SERVICES CLUSTER UNDERWAY WITH PLURILATERAL MARKET ACCESS TALKS
Two weeks of intensive market access negotiations in services trade started at the WTO this week. These mark the first services meetings to be conducted in formal negotiating mode since the Doha Round talks broke down last July, although there have been informal talks in the interim.
This first week is dedicated to plurilateral meetings between groups of ‘demandeur’ countries seeking new market-opening commitments and the predominantly developing countries to which they submitted collective requests in February 2006. The second week is reserved for bilateral negotiations between individual countries.
The re-emergence of plurilateral negotiations surprised some observers of the talks, who thought that the approach had proved relatively unsuccessful in encouraging targeted countries to consider making new market access concessions. The lack of substantive results from plurilateral talks in the first half of 2006 had prompted the US, a key demandeur, to refocus on the bilateral approach, where it could more effectively apply its stronger negotiating leverage against developing country trading partners. A delegate said that the combination of bilateral and plurilateral negotiations during the ongoing ‘cluster’ of services meetings responds to the differing approaches favoured by various Members.
In another notable break from standard practice, the services negotiating body, the Council for Trade in Services - Special Session, did not meet at the beginning of the ongoing cluster. The CTS-SS normally meets to start and end each cluster as a sort of ‘book-end’. This time, the CTS-SS will meet only at the end of the two weeks to afford Members the opportunity to assess progress and plan the next steps for the negotiations. One expert saw this as a sign that Members are now according less importance to ‘context-setting’, during which delegates state their objectives for a cluster in light of developments in other Doha negotiating areas.
In the meantime, services Chair Ambassador Fernando de Mateo (Mexico) is expected to continue with his series of informal ‘enchilada talks’ with a group of about two dozen ambassadors. According to some delegates, he may try to take advantage of the presence of capital-based services negotiators in Geneva during the cluster to deepen the substantive discussions in his consultations.
ICTSD reporting.
WORLD TRADE GREW 8 PERCENT IN 2006, BUT FACES RISKS AHEAD
World merchandise trade expanded by a ‘robust’ 8 percent in 2006 despite repeated setbacks in the Doha Round negotiations, according to preliminary numbers released by the WTO on 12 April.
The figure represented the second highest increase in real terms since 2000 and outstripped the 3.7 percent growth in world output, pointing to continued integration in the world economy. In dollar terms, commercial services trade, which is harder to count, was estimated to have risen by 11 percent.

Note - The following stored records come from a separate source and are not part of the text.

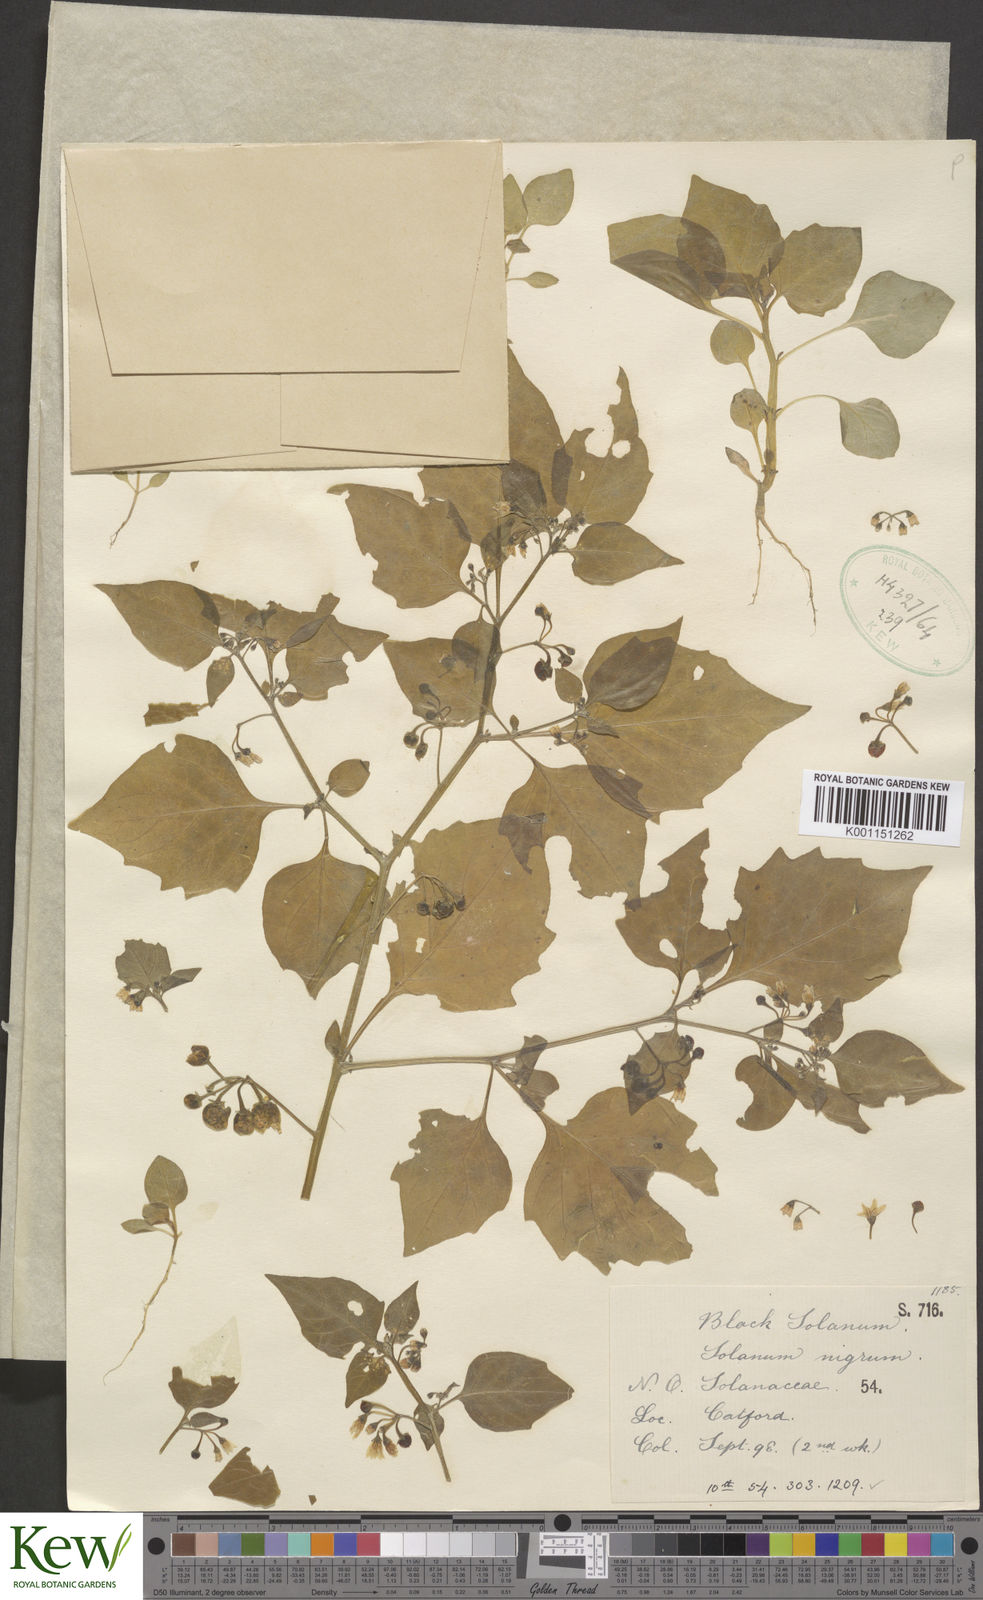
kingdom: Plantae
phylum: Tracheophyta
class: Magnoliopsida
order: Solanales
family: Solanaceae
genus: Solanum
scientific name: Solanum nigrum
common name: Black nightshade
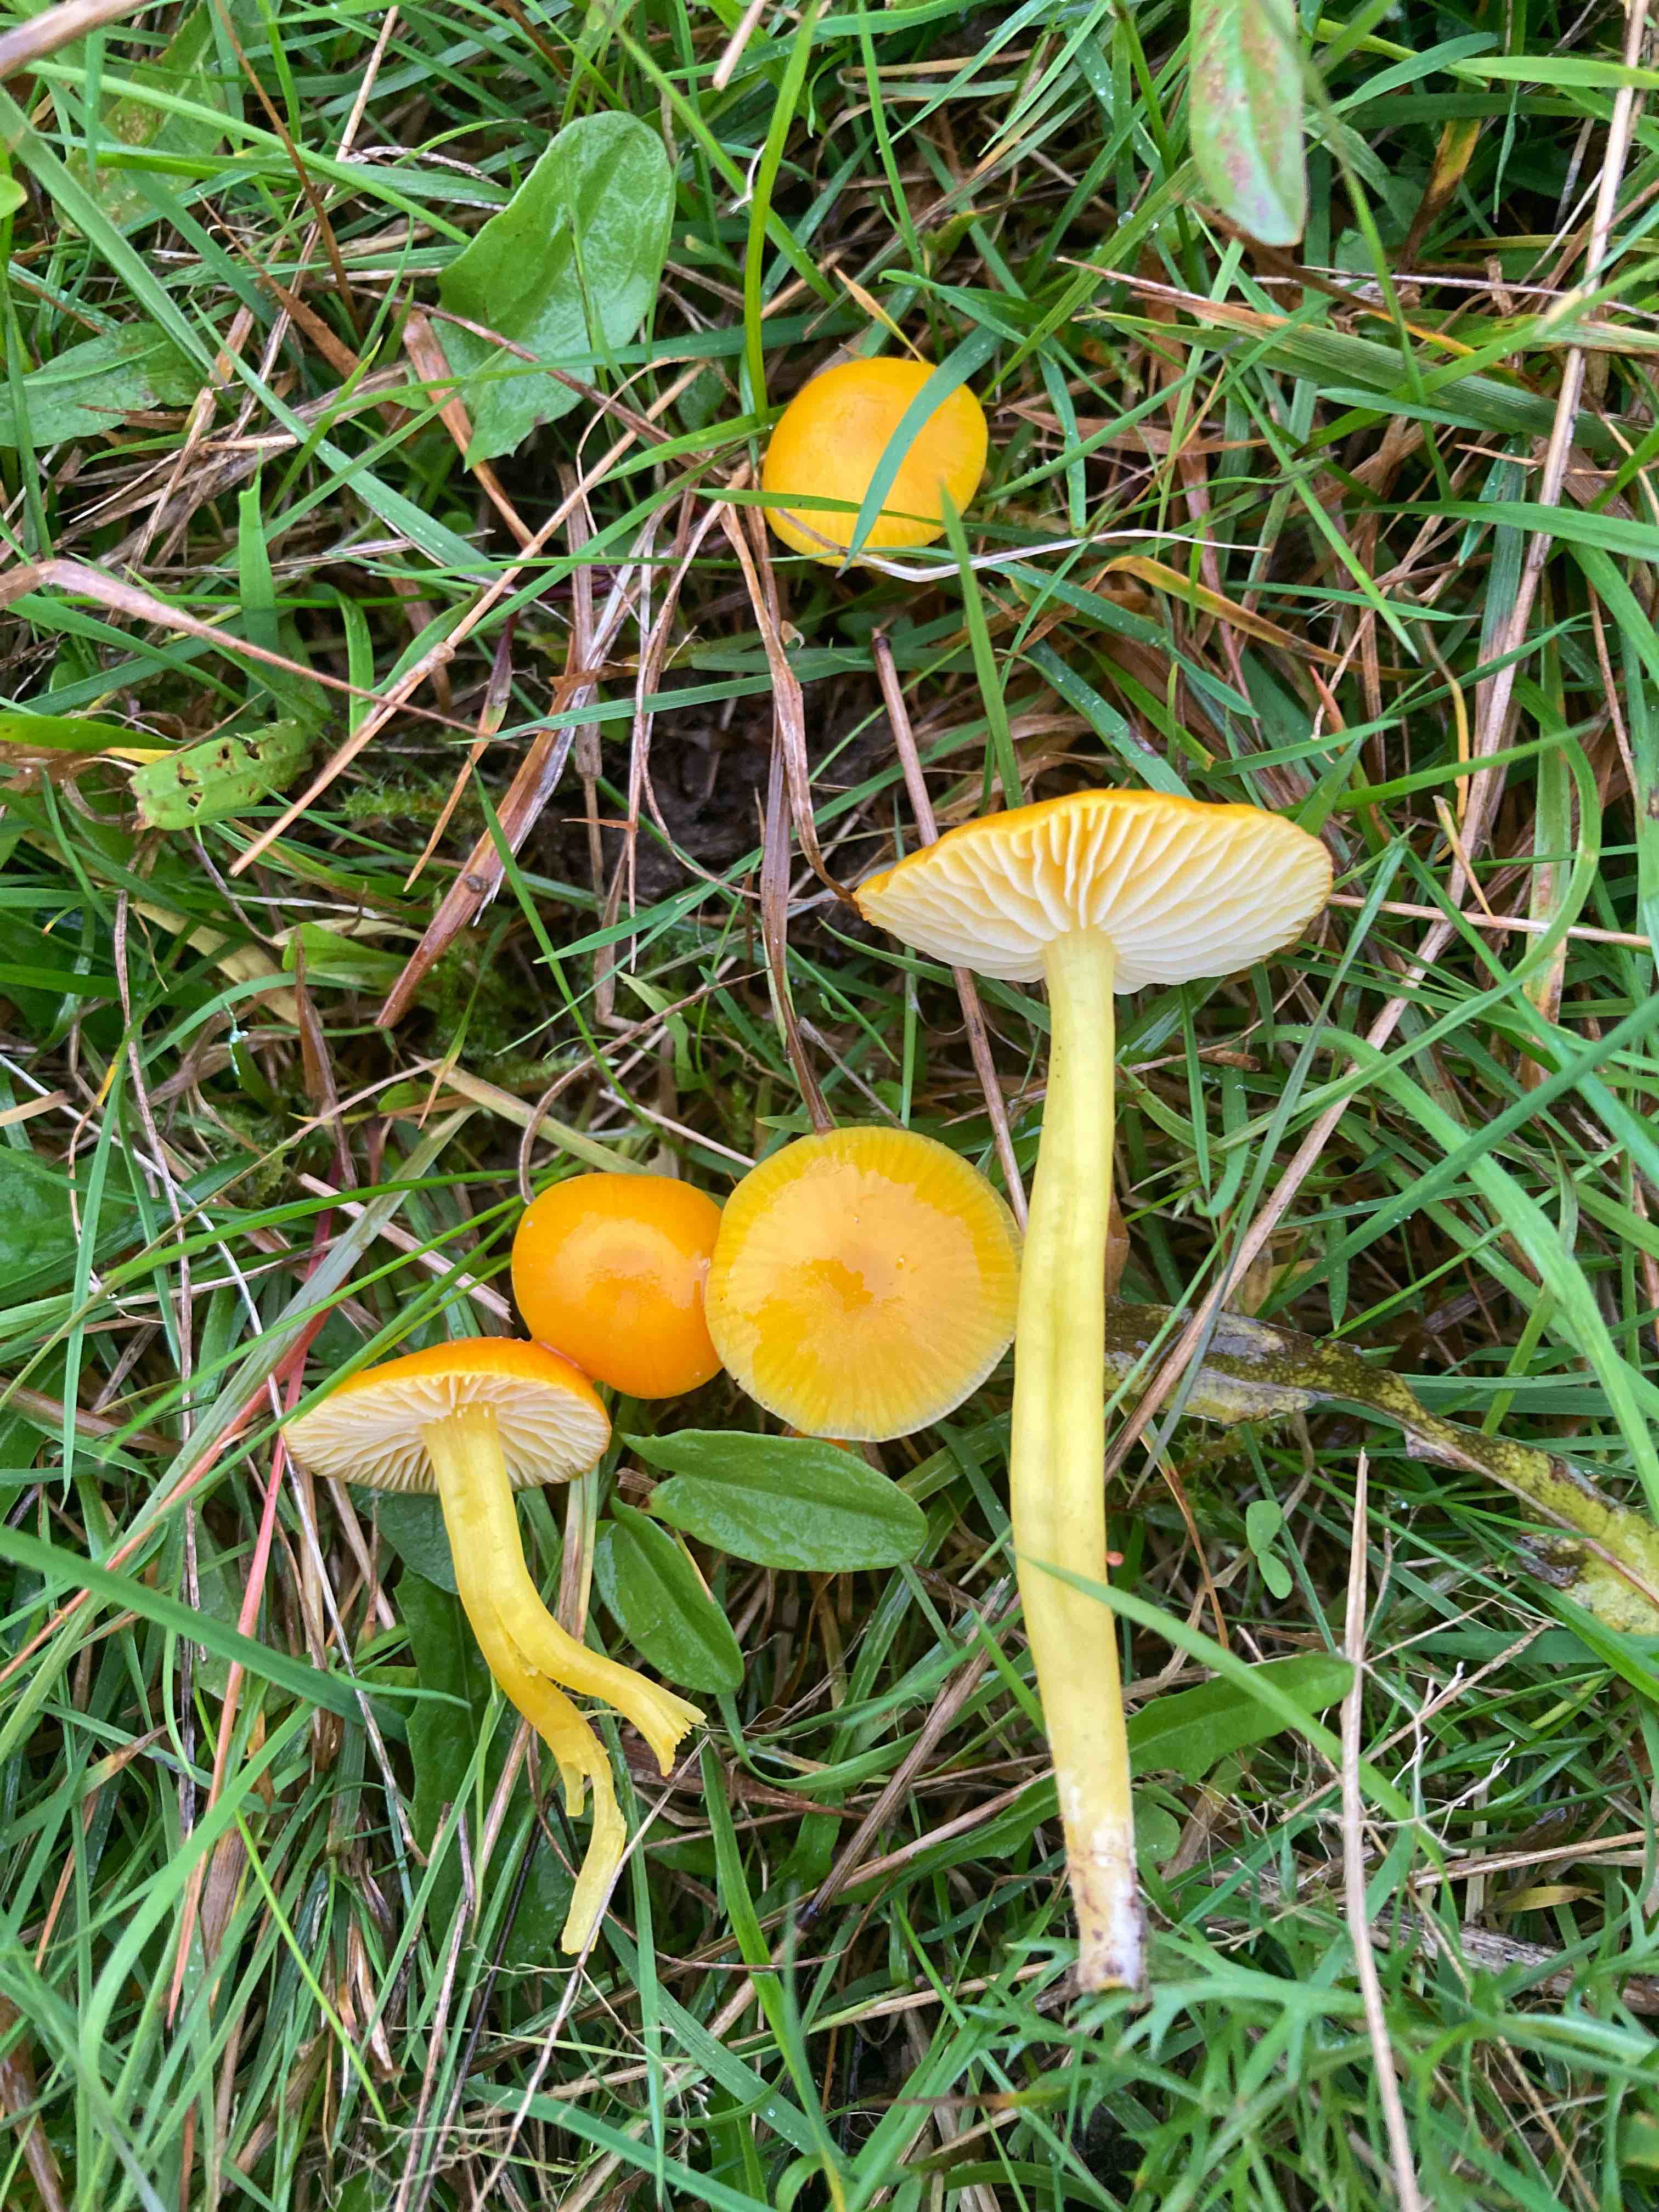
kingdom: Fungi
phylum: Basidiomycota
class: Agaricomycetes
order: Agaricales
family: Hygrophoraceae
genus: Hygrocybe
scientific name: Hygrocybe ceracea
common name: voksgul vokshat
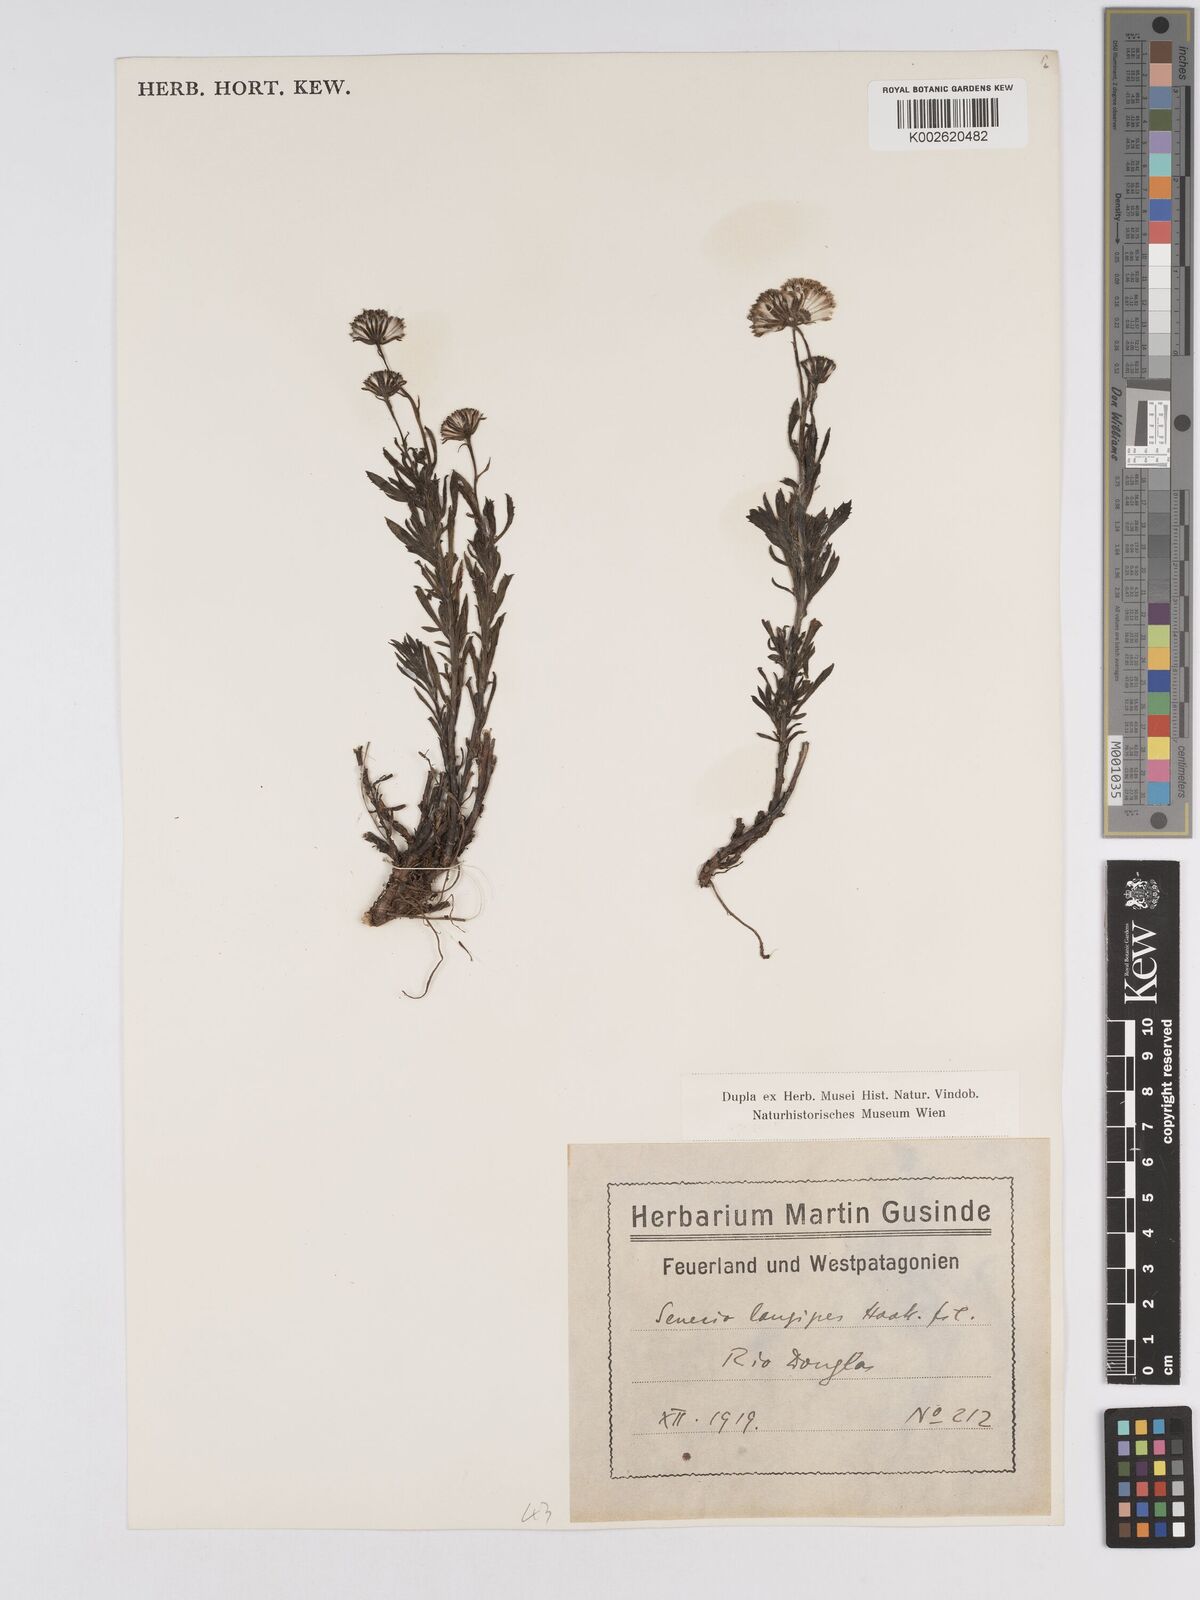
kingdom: Plantae
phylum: Tracheophyta
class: Magnoliopsida
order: Asterales
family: Asteraceae
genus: Senecio
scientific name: Senecio tricuspidatus
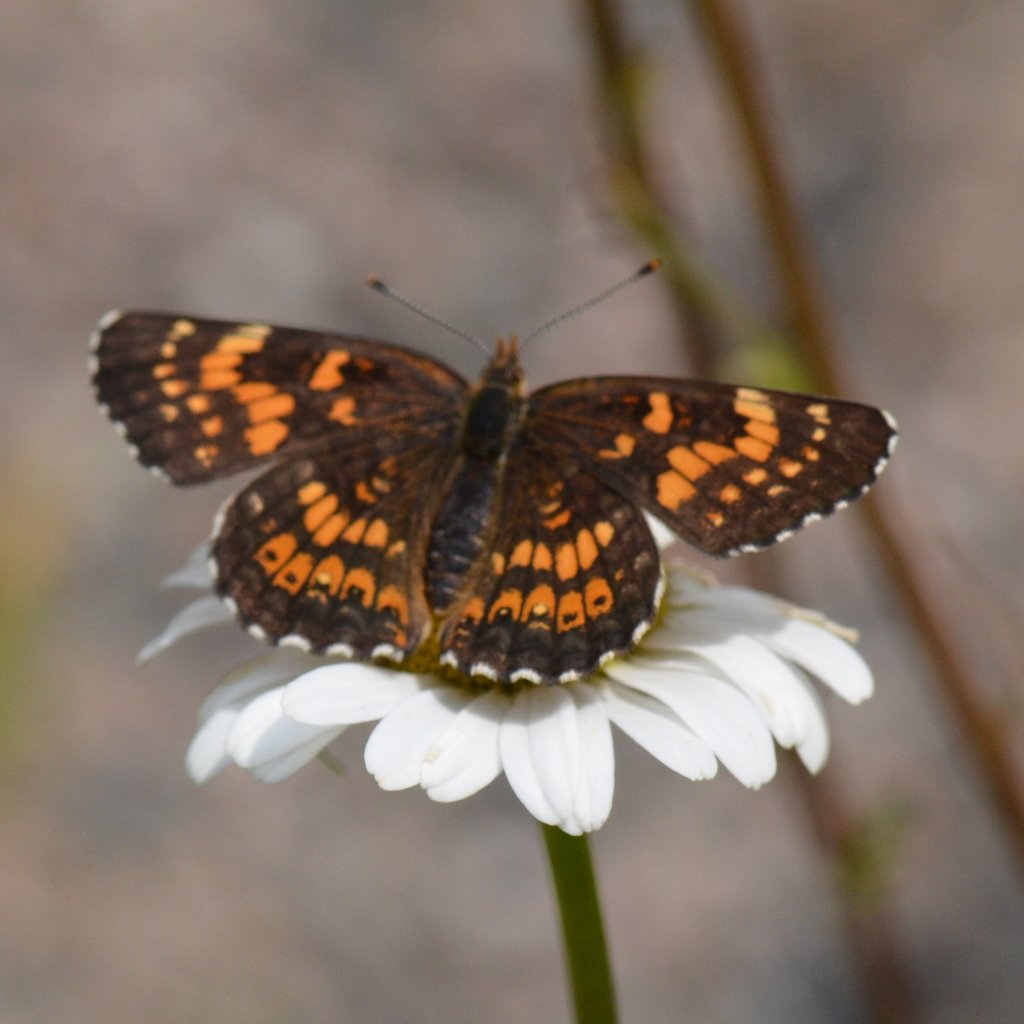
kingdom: Animalia
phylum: Arthropoda
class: Insecta
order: Lepidoptera
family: Nymphalidae
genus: Chlosyne
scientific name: Chlosyne harrisii
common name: Harris's Checkerspot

WTO economists said that gross domestic product (GDP) growth was stronger than expected in the EU and Japan. China and India continued to show record levels of economic expansion. The US increased merchandise exports, slowing the growth of its ever-widening trade deficit in the second half of the year. China surpassed the US in exports in the last two quarters of the year.
Although all regions enjoyed trade growth in 2006, it was particularly strong in oil and metals exporters in the Middle East, the Commonwealth of Independent States (CIS), South and Central America, which benefited from higher world prices.
Least developed countries (LDCs) increased trade by nearly 30 percent, also boosted by foreign earnings from higher oil and other commodity prices. In a record high for the poorest countries, they accounted for 0.9 percent of global goods trade.
Foreign direct investment (FDI) increased in 2006 to its second highest level ever, which the WTO secretariat attributed to high investor confidence resulting from strong economic fundamentals and increased mergers and acquisitions.
When the data was released, WTO Chief Economist Patrick Low warned that despite the strong growth, some risks lay ahead in 2007. Housing price and financial market corrections in several countries, increasing inflation, and rising interest rates led the WTO to forecast a moderate slowdown in global economic growth in 2007 to about 3 percent.
WTO Director-General Pascal Lamy welcomed the positive data, but cautioned countries "not to lose sight of the need to continue to reform the world economy." He used the opportunity to stress the importance of reaching a successful conclusion to the Doha talks, because of their potential to boost growth, alleviate poverty, and "establish a more stable and certain foundation for today’s dynamic global marketplace."
ICTSD reporting; "World trade up 8% despite market jitters," FINANCIAL TIMES, 13 April 2007; "Risks lie ahead following stronger trade in 2006, WTO reports," WTO PRESS RELEASE, 12 April 2007.